Member of the Pennsylvania House of Representatives from the Berks County district
- In office 1861–1861

Personal details
- Born: Michael Pellman Boyer September 13, 1831 Berks County, Pennsylvania, U.S.
- Died: August 29, 1867 (aged 35) Reading, Pennsylvania, U.S.
- Party: Democratic
- Spouse: Margaret Loag
- Children: 2
- Occupation: Politician; lawyer;

= Michael P. Boyer =

American politician (1831–1867)

Michael Pellman Boyer (September 13, 1831 – August 29, 1867) was an American politician from Pennsylvania.

==Early life==
Michael Pellman Boyer was born on September 13, 1831, in Gibraltar Forge, Berks County, Pennsylvania, to Rebecca (née Pellman) and Michael K. Boyer. He attended preparatory school in Bernville and moved to Reading in 1849. His brother was Dr. Samuel Pellman Boyer.

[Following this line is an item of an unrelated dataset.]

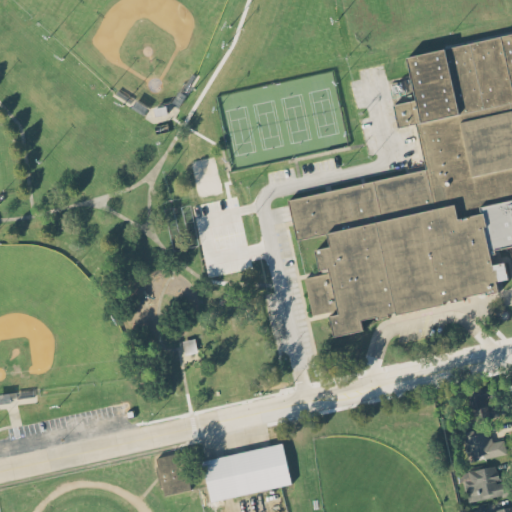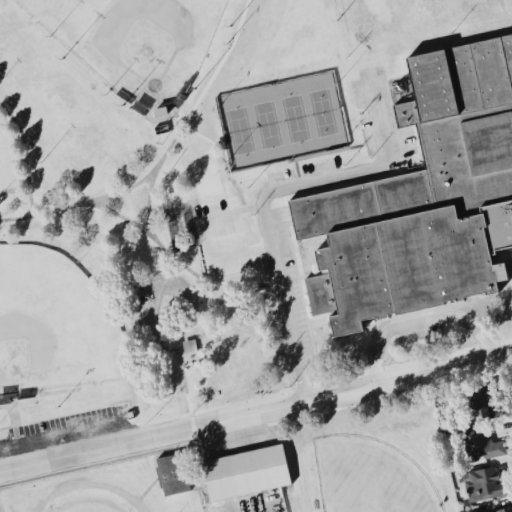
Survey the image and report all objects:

After moving to Reading, Boyer worked for three years as an assistant at the prothonotary's office. He studied law under H. W. Smith and J. Pringle and was admitted to the bar on August 8, 1853.

==Career==
Boyer was clerk of the common council from 1858 to 1859. He was a Democrat. He served as a member of the Pennsylvania House of Representatives, representing Berks County in 1861.

From August 16, 1862, to May 1863, Boyer served as first lieutenant of Company H of the 128th Pennsylvania Infantry Regiment during the Civil War. He also worked as a lawyer. In 1867, he was appointed commissioner of the United States Court of Claims for Pennsylvania's 8th congressional district.

==Personal life==
Boyer married Margaret Loag. They had two sons, Walter and Richard L. He lived at 221 North 6th Street in Reading.

Boyer died on August 29, 1867, in Reading. He was buried in Charles Evans Cemetery.